Rodolpho Motta Lima
– Direto da Redação
O pensamento, com a
liberdade de escolher os caminhos que bem entende, faz, às vezes, com que
construamos as mais estranhas ligações. Essa discussão sobre se pode ou não
haver mascarados nas manifestações de rua me lembrou uma composição lançada
para um carnaval dos anos 60: “Máscara Negra”, de Ze Keti.
Você pensará,
obviamente, que a associação direta é com os Black Blocs, esse grupo anárquico
que anda por aí assustando a tradição, as famílias e as propriedades da classe
média com atitudes que misturam a revolta saudável com uma pra lá de discutível
ação predatória, que mais afasta que aproxima, impedindo que se ouça com
ouvidos atentos o que têm a dizer.
Mas não foi neles
que pensei, a não ser como detonadores (aqui no bom sentido) de outros
pensamentos, ligados a outras máscaras negras que andam por aí e que ninguém
pensa (ainda) em proibir.
A música de Ze Keti
fala em “mais de mil palhaços no salão” e foi essa passagem que me fisgou. Não
estamos no carnaval, estamos bem longe daquela época em que os brasileiros
entoavam os versos da composição, nos quais pierrôs, arlequins e colombinas
compunham o clássico drama amoroso, enquanto um outro drama, o do país inteiro,
se desenrolava no campo das liberdades democráticas.
Mas as máscaras e
os palhaços – bem mais que mil - estão aí, por todos os cantos, no grande salão
brasileiro. A variedade de umas e de outros é incrível. Há os que se mascaram
de democratas ou de defensores da moralidade, uma forma antiga usada no país,
mas só quando interessa, para mais facilmente violentar os princípios da
democracia. Esses estão em todos os setores, com corporativismos imorais e
casuísmos inaceitáveis. As máscaras de alguns não são negras, são até brancas,
para combinar com os jalecos do preconceito, da intolerância e da
insensibilidade, venenos que andam destilando perversamente por aí.
Há os mascarados do
voto, aqueles que se escondem atrás de máscaras legais – de todas as cores,
diga-se – para negar-nos o direito de saber como nos estão representando, ou
melhor, como estão defendendo interesses mesquinhos e/ou negociatas diversas
que não têm nada a ver conosco. Quando parece que vão enfim, mostrar sua cara,
sempre aparece alguém para dizer frases emblemáticas do tipo “não é bem assim”.
Como fizeram com a ideia do plebiscito, por exemplo. Essa é a turma do bloco
“Mudar para deixar como está”.

**LINHAS**
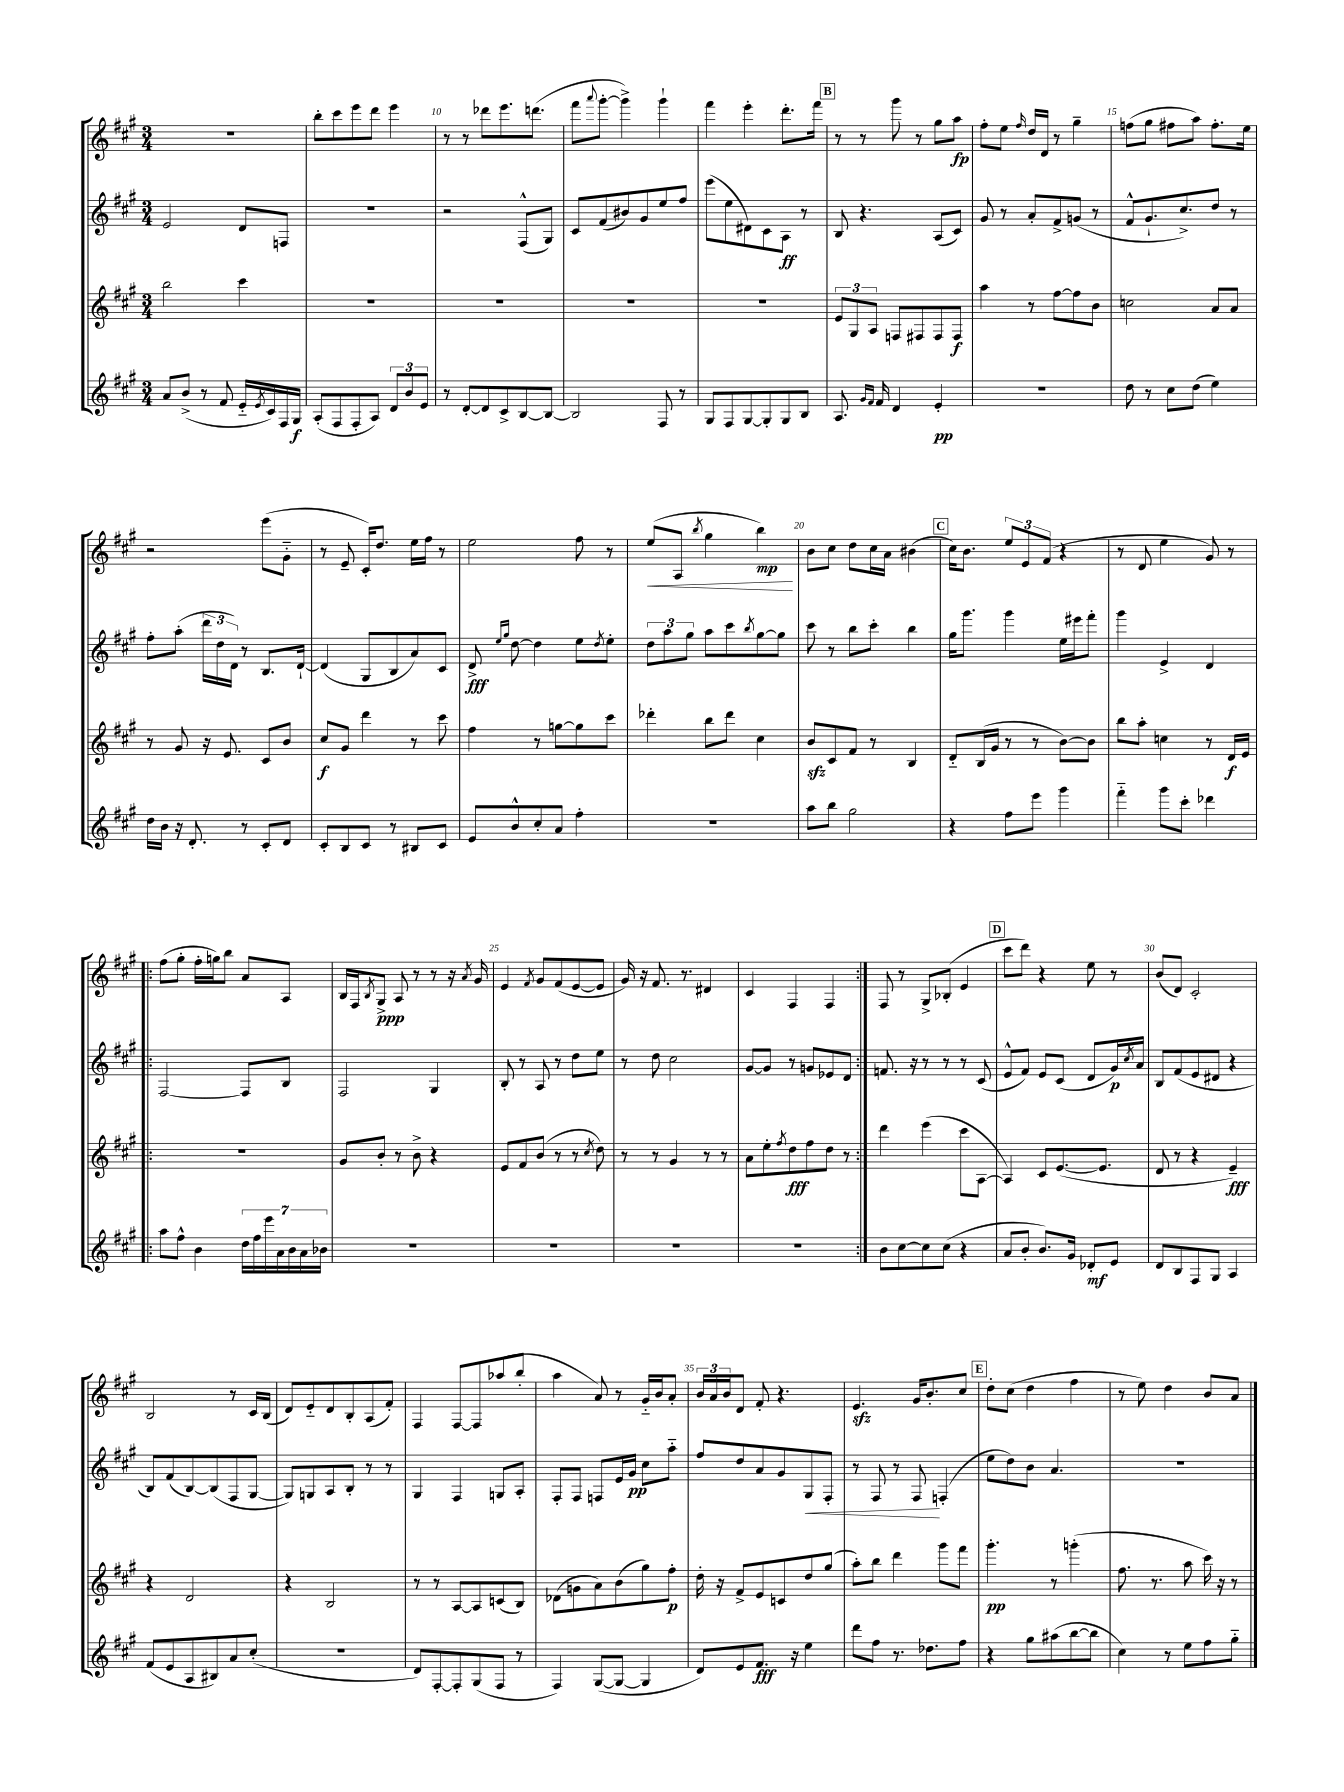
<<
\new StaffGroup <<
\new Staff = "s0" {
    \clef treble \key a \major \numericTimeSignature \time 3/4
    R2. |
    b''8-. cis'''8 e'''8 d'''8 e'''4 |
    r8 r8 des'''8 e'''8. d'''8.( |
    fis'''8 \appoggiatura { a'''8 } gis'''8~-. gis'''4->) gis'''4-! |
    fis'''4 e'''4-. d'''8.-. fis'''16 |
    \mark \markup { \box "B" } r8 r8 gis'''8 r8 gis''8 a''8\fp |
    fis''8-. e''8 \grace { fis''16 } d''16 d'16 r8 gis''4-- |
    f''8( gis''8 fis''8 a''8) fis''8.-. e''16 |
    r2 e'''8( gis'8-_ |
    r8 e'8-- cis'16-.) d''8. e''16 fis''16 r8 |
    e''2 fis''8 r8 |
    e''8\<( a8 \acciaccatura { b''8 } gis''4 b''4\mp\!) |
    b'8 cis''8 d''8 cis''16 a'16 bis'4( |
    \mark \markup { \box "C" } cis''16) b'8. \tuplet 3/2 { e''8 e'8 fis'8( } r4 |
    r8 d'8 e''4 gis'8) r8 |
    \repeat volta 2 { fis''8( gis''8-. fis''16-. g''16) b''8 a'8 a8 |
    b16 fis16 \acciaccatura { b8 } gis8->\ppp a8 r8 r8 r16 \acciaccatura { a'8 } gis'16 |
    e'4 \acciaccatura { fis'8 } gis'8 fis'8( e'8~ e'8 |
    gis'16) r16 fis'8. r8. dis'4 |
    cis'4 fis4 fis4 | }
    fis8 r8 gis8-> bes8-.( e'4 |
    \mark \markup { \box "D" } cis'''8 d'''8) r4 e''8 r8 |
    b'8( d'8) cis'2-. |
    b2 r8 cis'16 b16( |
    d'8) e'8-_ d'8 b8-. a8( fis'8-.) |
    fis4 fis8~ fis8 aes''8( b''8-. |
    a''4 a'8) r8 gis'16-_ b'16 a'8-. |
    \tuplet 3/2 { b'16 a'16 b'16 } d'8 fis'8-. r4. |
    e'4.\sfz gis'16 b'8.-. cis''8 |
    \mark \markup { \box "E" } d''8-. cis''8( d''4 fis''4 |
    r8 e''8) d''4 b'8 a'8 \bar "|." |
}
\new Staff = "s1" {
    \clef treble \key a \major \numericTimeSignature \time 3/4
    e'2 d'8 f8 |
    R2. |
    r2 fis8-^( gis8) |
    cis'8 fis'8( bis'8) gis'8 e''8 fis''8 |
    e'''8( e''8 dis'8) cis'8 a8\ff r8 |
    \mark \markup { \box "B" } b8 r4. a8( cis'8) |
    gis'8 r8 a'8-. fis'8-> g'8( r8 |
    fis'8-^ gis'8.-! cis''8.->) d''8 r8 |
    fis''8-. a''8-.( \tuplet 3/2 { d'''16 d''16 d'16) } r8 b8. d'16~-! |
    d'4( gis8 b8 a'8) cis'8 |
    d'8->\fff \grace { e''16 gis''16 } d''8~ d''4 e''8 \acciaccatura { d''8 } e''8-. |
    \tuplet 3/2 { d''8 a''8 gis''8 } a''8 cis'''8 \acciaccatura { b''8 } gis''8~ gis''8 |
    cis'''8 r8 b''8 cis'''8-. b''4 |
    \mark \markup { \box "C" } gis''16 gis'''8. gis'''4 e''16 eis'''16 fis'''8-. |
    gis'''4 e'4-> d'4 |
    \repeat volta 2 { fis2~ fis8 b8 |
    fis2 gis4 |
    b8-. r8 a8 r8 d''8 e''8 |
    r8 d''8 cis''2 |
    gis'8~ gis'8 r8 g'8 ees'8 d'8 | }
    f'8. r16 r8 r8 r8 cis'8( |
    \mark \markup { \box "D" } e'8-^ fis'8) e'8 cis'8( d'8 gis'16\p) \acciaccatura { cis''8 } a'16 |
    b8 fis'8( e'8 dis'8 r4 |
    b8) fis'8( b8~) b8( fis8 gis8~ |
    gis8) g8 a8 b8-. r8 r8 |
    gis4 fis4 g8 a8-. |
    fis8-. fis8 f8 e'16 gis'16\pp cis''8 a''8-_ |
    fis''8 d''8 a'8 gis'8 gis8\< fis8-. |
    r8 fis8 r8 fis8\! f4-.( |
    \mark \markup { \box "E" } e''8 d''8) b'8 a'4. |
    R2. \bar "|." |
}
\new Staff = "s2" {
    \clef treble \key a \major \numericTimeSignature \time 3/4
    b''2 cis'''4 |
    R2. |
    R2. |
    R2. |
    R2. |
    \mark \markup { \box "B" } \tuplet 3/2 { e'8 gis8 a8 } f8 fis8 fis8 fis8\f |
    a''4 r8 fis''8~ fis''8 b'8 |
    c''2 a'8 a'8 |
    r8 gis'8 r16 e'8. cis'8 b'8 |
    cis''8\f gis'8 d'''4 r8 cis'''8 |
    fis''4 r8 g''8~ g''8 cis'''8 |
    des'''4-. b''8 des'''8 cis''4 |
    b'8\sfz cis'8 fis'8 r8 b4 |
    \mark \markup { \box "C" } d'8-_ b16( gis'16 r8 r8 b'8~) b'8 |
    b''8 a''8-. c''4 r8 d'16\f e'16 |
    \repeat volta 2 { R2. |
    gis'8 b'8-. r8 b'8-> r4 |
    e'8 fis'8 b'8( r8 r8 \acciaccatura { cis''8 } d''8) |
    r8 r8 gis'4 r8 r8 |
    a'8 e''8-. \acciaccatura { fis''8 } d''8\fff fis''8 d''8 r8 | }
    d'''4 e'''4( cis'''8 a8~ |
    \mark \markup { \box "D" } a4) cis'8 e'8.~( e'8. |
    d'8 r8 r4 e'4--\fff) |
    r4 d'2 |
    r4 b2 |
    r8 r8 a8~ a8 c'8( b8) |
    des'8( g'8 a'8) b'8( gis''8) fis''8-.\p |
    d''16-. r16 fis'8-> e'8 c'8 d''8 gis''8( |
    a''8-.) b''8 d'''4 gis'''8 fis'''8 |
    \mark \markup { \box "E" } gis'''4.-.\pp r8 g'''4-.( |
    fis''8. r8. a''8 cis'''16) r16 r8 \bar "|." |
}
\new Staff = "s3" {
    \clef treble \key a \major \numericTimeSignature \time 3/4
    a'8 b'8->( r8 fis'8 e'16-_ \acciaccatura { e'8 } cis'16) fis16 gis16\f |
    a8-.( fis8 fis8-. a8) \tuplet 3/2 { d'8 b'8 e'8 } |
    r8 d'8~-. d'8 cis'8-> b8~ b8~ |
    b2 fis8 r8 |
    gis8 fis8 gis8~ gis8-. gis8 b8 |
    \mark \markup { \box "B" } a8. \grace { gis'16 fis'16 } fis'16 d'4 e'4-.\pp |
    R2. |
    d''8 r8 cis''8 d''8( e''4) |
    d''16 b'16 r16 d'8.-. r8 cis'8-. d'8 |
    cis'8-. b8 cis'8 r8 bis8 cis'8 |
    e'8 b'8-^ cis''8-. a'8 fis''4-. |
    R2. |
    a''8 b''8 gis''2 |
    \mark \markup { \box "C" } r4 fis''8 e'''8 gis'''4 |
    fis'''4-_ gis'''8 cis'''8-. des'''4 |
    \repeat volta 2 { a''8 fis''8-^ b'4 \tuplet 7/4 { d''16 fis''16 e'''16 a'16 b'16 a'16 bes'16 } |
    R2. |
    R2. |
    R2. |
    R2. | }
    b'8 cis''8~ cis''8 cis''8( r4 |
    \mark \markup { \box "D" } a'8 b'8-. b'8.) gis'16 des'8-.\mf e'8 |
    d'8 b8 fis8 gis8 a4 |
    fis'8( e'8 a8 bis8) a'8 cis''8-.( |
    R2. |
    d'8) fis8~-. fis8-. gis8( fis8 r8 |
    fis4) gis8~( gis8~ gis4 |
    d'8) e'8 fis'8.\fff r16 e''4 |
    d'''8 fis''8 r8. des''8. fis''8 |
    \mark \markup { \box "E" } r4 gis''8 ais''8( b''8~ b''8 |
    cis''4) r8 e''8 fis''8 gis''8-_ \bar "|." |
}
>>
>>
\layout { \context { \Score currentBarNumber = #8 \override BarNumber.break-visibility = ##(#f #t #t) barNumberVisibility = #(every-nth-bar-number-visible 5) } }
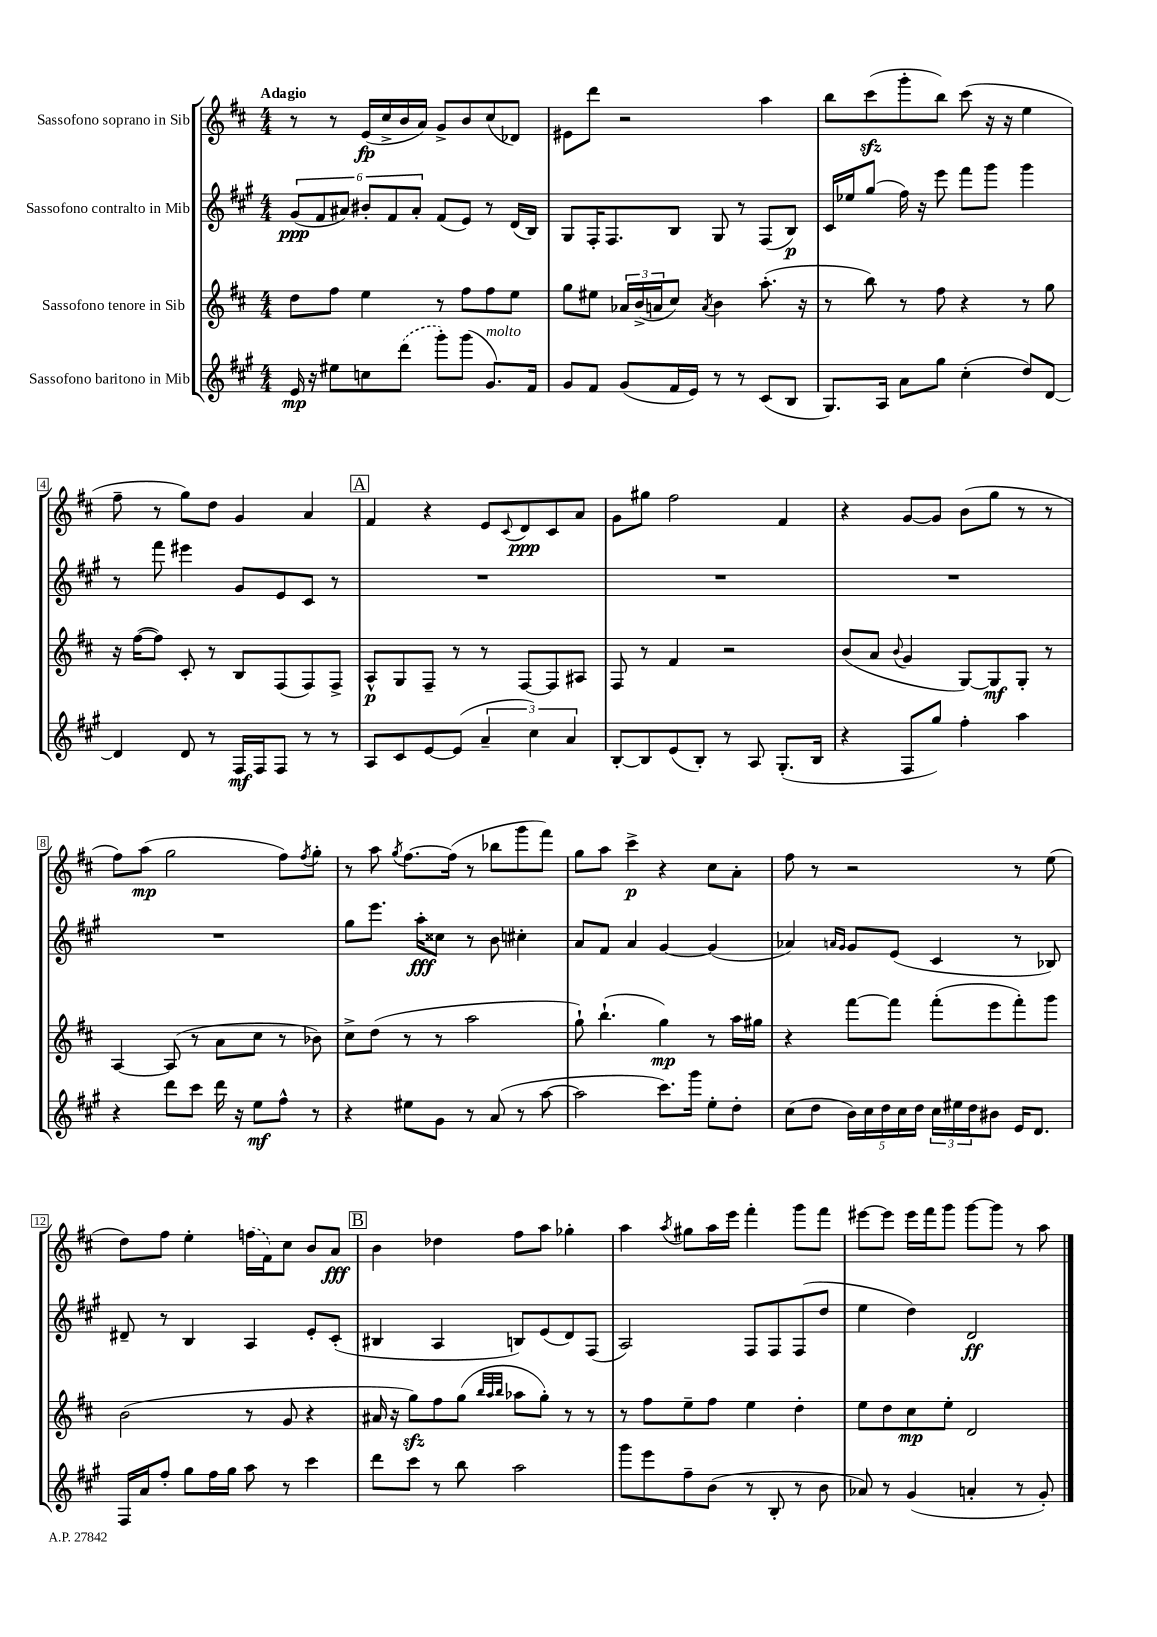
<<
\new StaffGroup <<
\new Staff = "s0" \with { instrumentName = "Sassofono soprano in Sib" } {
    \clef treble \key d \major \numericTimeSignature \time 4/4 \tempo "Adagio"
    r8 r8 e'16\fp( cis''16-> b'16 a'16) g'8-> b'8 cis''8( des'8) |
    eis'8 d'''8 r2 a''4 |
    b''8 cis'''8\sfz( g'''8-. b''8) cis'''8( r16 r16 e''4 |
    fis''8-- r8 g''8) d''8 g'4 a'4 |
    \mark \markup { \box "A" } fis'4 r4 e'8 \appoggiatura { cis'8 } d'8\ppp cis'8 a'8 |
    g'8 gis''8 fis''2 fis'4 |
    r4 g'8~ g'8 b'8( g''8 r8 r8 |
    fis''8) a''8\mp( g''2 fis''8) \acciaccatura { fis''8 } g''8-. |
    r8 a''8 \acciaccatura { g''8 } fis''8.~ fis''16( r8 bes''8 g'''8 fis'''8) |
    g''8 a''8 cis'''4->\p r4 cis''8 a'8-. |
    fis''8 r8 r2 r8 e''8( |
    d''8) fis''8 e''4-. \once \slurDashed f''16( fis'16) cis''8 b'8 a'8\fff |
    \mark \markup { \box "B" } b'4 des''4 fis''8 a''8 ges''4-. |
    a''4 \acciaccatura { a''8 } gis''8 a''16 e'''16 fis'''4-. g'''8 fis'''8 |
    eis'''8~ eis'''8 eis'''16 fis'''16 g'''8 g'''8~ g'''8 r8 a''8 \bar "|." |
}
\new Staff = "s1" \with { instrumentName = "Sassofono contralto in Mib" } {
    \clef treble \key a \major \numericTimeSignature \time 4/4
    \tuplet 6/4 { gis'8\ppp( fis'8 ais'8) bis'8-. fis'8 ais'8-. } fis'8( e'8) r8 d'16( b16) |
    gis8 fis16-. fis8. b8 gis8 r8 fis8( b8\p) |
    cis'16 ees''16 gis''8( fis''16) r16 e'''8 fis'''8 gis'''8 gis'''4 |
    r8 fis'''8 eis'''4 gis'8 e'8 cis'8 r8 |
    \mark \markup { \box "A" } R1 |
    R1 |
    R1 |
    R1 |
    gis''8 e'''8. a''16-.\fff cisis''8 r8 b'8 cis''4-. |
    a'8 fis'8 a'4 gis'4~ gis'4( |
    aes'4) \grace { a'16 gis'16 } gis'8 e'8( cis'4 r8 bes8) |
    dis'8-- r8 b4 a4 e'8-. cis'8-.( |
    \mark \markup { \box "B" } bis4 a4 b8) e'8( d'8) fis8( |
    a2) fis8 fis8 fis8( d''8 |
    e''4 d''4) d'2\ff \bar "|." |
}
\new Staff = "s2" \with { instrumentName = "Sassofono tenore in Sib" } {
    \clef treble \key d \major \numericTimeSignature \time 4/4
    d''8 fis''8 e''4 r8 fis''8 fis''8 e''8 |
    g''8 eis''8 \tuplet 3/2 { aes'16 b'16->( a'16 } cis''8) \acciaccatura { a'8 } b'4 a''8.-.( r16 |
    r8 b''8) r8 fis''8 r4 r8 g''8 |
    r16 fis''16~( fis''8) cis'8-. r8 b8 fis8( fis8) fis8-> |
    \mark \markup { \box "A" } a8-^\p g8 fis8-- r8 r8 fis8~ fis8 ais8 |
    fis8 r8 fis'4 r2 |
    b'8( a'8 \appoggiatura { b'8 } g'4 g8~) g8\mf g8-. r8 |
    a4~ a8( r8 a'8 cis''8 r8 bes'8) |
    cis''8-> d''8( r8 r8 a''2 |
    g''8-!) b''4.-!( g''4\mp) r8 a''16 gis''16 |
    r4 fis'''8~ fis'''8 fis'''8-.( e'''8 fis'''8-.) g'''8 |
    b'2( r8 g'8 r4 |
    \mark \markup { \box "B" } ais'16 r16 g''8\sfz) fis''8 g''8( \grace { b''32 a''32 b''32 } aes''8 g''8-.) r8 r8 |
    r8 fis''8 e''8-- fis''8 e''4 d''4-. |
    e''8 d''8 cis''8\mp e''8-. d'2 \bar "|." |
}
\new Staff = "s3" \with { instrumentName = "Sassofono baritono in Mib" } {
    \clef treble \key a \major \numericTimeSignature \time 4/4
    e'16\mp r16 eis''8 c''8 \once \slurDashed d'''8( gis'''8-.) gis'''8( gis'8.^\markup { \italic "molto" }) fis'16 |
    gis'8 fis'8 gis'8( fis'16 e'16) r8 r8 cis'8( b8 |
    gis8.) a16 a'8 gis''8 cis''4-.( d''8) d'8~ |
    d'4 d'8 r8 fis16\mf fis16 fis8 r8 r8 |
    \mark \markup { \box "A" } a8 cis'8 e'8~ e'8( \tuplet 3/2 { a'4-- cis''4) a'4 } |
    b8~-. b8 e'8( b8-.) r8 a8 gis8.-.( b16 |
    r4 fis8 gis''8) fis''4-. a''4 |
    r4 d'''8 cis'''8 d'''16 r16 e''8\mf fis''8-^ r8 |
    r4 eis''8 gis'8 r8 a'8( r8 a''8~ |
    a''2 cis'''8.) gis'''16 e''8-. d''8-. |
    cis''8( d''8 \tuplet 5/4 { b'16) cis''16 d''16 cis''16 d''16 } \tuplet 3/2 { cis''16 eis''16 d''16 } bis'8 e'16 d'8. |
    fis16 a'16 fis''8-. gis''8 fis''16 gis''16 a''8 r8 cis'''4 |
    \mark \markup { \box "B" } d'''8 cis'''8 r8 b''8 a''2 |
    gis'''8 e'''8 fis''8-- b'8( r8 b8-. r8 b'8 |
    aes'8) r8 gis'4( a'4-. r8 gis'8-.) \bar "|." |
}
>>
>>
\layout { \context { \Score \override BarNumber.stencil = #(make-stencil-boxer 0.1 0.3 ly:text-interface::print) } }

**EXERCÍCIOS**
1 – Transcreva fielmente o trecho do texto sobre as máscaras que começa nas palavras "Mas não foi" e termina depois de "das liberdades democráticas.".
2 – Segundo o texto sobre as máscaras, que personagens compunham o clássico drama amoroso nos versos da composição de Ze Keti? Enumere todos.
A listagem não tem nenhum papel nestes exercícios.

**RESPOSTAS NA ORDEM**
1 –
Mas não foi neles
que pensei, a não ser como detonadores (aqui no bom sentido) de outros
pensamentos, ligados a outras máscaras negras que andam por aí e que ninguém
pensa (ainda) em proibir.
A música de Ze Keti
fala em “mais de mil palhaços no salão” e foi essa passagem que me fisgou. Não
estamos no carnaval, estamos bem longe daquela época em que os brasileiros
entoavam os versos da composição, nos quais pierrôs, arlequins e colombinas
compunham o clássico drama amoroso, enquanto um outro drama, o do país inteiro,
se desenrolava no campo das liberdades democráticas.

2 – Pierrôs, arlequins e colombinas.